Abstract In adult songbirds, the telencephalic song nucleus HVC and its efferent target RA undergo pronounced seasonal changes in morphology. In breeding birds, there are increases in HVC volume and total neuron number, and RA neuronal soma area compared to nonbreeding birds. At the end of breeding, HVC neurons die through caspase‐dependent apoptosis and thus, RA neuron size decreases. Changes in HVC and RA are driven by seasonal changes in circulating testosterone (T) levels. Infusing T, or its metabolites 5α‐dihydrotestosterone (DHT) and 17 β‐estradiol (E2), intracerebrally into HVC (but not RA) protects HVC neurons from death, and RA neuron size, in nonbreeding birds. The phosphoinositide 3‐kinase (PI3K)‐Akt (a serine/threonine kinase)‐mechanistic target of rapamycin (mTOR) signaling pathway is a point of convergence for neuroprotective effects of sex steroids and other trophic factors. We asked if mTOR activation is necessary for the protective effect of hormones in HVC and RA of adult male Gambel's white‐crowned sparrows ( Zonotrichia leucophrys gambelii ). We transferred sparrows from breeding to nonbreeding hormonal and photoperiod conditions to induce regression of HVC neurons by cell death and decrease of RA neuron size. We infused either DHT?+?E2, DHT?+?E2 plus the mTOR inhibitor rapamycin, or vehicle alone in HVC. Infusion of DHT?+?E2 protected both HVC and RA neurons. Coinfusion of rapamycin with DHT?+?E2, however, blocked the protective effect of hormones on HVC volume and neuron number, and RA neuron size. These results suggest that activation of mTOR is an essential downstream step in the neuroprotective cascade initiated by sex steroid hormones in the forebrain.

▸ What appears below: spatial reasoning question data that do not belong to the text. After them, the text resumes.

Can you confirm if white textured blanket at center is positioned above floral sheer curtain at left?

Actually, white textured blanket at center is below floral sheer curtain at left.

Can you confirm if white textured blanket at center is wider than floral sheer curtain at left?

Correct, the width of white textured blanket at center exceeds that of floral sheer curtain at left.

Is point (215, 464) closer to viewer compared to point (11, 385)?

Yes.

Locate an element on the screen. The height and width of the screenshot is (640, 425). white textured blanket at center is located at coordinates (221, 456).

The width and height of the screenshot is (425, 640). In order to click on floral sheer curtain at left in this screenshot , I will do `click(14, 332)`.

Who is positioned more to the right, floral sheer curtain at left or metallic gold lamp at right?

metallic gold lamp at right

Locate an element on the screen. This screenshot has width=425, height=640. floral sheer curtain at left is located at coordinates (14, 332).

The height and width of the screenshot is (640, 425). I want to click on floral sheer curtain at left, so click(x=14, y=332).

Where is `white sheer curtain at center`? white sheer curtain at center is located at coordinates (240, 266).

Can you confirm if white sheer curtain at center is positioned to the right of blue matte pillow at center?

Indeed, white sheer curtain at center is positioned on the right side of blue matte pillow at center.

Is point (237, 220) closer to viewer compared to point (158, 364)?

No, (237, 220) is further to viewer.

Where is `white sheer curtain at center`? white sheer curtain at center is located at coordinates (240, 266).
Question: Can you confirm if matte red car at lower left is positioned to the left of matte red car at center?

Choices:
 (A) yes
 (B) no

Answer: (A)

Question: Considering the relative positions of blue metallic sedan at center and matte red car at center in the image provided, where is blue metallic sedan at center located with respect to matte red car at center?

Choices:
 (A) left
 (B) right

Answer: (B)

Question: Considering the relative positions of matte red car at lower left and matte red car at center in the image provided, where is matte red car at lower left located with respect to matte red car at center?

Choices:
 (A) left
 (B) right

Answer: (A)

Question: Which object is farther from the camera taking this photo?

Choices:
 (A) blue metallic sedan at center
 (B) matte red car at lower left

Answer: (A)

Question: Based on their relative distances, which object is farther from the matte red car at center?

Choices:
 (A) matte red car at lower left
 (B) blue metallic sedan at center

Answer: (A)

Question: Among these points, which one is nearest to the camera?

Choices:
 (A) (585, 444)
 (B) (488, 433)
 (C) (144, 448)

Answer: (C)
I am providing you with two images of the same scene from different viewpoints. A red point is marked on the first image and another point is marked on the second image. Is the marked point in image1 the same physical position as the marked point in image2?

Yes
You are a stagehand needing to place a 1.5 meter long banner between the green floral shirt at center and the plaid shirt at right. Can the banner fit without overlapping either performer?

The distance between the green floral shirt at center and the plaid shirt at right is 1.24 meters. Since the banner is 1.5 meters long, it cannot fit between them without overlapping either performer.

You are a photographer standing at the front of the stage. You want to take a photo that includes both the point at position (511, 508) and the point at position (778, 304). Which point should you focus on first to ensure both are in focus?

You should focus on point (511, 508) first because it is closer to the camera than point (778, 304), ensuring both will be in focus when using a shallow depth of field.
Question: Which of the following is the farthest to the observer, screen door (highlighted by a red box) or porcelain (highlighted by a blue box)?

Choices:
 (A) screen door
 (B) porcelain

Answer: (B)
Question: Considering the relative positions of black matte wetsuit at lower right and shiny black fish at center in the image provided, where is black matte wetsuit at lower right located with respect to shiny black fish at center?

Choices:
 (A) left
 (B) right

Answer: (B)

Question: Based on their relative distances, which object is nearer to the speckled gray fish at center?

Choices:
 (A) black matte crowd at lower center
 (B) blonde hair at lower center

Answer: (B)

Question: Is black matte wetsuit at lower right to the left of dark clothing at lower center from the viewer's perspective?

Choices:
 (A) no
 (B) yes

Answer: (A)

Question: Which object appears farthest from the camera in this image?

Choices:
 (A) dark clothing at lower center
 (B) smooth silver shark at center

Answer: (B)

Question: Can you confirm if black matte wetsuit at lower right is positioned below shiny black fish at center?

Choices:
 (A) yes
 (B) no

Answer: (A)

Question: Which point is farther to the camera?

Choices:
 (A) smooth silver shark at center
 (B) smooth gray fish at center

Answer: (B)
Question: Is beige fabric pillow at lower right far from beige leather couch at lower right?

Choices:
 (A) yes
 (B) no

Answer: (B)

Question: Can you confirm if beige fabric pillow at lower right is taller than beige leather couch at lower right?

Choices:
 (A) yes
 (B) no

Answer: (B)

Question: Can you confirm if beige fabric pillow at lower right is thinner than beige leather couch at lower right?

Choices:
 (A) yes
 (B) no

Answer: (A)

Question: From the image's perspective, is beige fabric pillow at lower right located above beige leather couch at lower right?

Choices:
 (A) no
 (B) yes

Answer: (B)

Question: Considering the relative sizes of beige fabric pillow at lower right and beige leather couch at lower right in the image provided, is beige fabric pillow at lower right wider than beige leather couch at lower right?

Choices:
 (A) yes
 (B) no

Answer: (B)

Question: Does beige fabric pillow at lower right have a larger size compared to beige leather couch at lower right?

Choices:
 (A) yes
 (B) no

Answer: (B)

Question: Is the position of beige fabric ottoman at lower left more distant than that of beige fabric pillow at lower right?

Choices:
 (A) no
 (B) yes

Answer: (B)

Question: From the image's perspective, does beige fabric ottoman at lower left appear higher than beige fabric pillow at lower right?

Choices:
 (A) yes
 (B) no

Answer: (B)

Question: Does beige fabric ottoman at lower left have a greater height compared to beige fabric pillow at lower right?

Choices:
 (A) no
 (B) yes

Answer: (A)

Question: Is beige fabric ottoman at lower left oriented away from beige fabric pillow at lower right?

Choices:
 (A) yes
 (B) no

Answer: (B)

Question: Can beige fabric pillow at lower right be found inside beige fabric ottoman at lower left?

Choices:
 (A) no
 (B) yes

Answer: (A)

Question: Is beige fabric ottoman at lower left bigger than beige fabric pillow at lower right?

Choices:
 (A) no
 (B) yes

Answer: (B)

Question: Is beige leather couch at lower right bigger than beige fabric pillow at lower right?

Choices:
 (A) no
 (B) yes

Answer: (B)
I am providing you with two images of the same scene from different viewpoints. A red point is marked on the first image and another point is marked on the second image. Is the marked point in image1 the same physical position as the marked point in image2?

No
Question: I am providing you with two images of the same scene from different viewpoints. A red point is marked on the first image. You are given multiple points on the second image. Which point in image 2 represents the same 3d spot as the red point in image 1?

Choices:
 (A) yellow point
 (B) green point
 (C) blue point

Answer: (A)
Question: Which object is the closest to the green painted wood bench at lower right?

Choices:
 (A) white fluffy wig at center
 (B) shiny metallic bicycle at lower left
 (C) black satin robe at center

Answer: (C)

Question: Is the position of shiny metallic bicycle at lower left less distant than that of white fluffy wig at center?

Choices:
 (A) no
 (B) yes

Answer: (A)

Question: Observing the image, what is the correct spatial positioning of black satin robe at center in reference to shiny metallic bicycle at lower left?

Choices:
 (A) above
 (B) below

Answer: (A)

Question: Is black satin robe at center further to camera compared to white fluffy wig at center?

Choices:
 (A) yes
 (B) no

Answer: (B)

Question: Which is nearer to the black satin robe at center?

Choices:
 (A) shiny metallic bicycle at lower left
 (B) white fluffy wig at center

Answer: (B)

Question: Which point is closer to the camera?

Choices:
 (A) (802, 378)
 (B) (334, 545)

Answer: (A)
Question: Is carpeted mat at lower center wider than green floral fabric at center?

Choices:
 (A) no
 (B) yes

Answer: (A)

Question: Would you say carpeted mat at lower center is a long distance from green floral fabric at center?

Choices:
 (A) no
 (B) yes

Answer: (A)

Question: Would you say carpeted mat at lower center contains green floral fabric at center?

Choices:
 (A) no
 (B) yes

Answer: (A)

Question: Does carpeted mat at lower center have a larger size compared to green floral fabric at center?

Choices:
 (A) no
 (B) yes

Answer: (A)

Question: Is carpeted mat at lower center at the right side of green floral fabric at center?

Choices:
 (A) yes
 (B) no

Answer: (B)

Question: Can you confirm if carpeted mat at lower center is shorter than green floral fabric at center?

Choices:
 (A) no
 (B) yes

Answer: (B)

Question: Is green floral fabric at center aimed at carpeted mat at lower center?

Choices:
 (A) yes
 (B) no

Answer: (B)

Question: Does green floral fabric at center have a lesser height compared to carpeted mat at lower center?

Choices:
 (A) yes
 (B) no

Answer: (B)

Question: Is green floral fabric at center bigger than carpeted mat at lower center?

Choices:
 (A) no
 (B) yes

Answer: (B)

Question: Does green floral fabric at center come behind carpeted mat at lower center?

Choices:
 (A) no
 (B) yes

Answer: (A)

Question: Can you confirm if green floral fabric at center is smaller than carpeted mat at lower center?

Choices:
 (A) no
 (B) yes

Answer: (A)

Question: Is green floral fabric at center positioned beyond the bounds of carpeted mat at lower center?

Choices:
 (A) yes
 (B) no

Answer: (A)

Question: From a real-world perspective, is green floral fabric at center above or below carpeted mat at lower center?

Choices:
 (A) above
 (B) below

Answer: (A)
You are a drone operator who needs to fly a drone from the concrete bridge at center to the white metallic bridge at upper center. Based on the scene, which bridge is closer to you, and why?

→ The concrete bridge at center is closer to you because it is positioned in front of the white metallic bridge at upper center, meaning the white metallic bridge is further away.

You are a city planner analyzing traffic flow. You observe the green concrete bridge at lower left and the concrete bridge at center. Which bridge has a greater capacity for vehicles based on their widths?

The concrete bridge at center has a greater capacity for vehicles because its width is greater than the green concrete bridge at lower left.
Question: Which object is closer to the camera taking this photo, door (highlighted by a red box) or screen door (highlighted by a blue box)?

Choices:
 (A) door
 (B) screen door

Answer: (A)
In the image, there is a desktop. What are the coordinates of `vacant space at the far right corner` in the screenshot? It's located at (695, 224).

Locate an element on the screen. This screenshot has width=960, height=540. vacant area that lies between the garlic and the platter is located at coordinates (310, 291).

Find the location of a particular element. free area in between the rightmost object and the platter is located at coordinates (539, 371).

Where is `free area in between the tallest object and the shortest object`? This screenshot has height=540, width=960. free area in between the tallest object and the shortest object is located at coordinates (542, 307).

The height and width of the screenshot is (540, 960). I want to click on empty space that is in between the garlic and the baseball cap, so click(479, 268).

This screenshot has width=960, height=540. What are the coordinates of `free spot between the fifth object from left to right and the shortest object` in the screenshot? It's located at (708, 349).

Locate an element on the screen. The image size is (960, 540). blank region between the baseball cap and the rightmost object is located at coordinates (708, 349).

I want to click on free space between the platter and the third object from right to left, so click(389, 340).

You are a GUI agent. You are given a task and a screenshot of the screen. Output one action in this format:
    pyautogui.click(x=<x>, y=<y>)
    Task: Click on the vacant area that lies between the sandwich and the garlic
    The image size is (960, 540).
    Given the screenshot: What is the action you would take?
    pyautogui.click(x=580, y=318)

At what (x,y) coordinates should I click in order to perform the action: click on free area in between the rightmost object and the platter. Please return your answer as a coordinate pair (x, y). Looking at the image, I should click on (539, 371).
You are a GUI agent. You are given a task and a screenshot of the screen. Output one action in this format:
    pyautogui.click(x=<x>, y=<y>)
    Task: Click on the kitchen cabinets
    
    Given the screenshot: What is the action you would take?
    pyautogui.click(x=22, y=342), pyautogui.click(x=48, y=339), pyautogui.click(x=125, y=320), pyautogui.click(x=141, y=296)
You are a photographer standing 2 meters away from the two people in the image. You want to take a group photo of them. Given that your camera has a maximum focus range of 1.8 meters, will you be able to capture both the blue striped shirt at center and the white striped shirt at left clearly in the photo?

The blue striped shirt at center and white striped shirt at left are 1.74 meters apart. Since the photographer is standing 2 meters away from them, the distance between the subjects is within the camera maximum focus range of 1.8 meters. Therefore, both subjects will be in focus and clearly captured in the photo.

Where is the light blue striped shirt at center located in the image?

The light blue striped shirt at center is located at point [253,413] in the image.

机译:摘要在成人鸣禽中,斜视核核HVC及其传出目标RA经过季节性变化的形态。在繁殖鸟类中,与非繁殖鸟类相比,HVC体积和全神经元数量和全神经元数量增加。在繁殖结束时,HVC神经元通过依赖胱天蛋白酶依赖性细胞凋亡,因此,RA神经元大小降低。 HVC和RA的变化由循环睾酮(T)水平的季节性变化驱动。输注T,或其代谢物5α-二氢睾酮(DHT)和17β-雌二醇(E2),对HVC(但不是RA)保护来自死亡的HVC神经元,并在非纤维鸟类中免于死亡。磷酸膦酸3-激酶(PI3K)-AKT(丝氨酸/苏氨酸激酶) - 雷帕霉素(MTOR)信号传导途径的机械靶标是性类固醇和其他营养因素的神经保护作用的收敛点。我们询问MTOR活化是否需要对HVC和成人雄性Gambel白冠麻雀的HVC和RA的保护作用(Zonotrichia leucophrysGambelii)。我们将麻雀转移到非贫化激素和光周期条件下,以诱导HVC神经元的回归通过细胞死亡和Ra神经元大小的降低。我们注入了DHT?+ +ΔE2,DHT?+?E2加mTOR抑制剂雷帕霉素,或单独在HVC中的载体。输注DHT?+ΔE2保护HVC和Ra神经元。然而,用DHTα+α222凝聚雷帕霉素阻断激素对HVC体积和神经元数的保护作用,以及Ra神经元大小。这些结果表明,MTOR的激活是由前脑中性类固醇激素发起的神经保护级级级的基本下游步骤。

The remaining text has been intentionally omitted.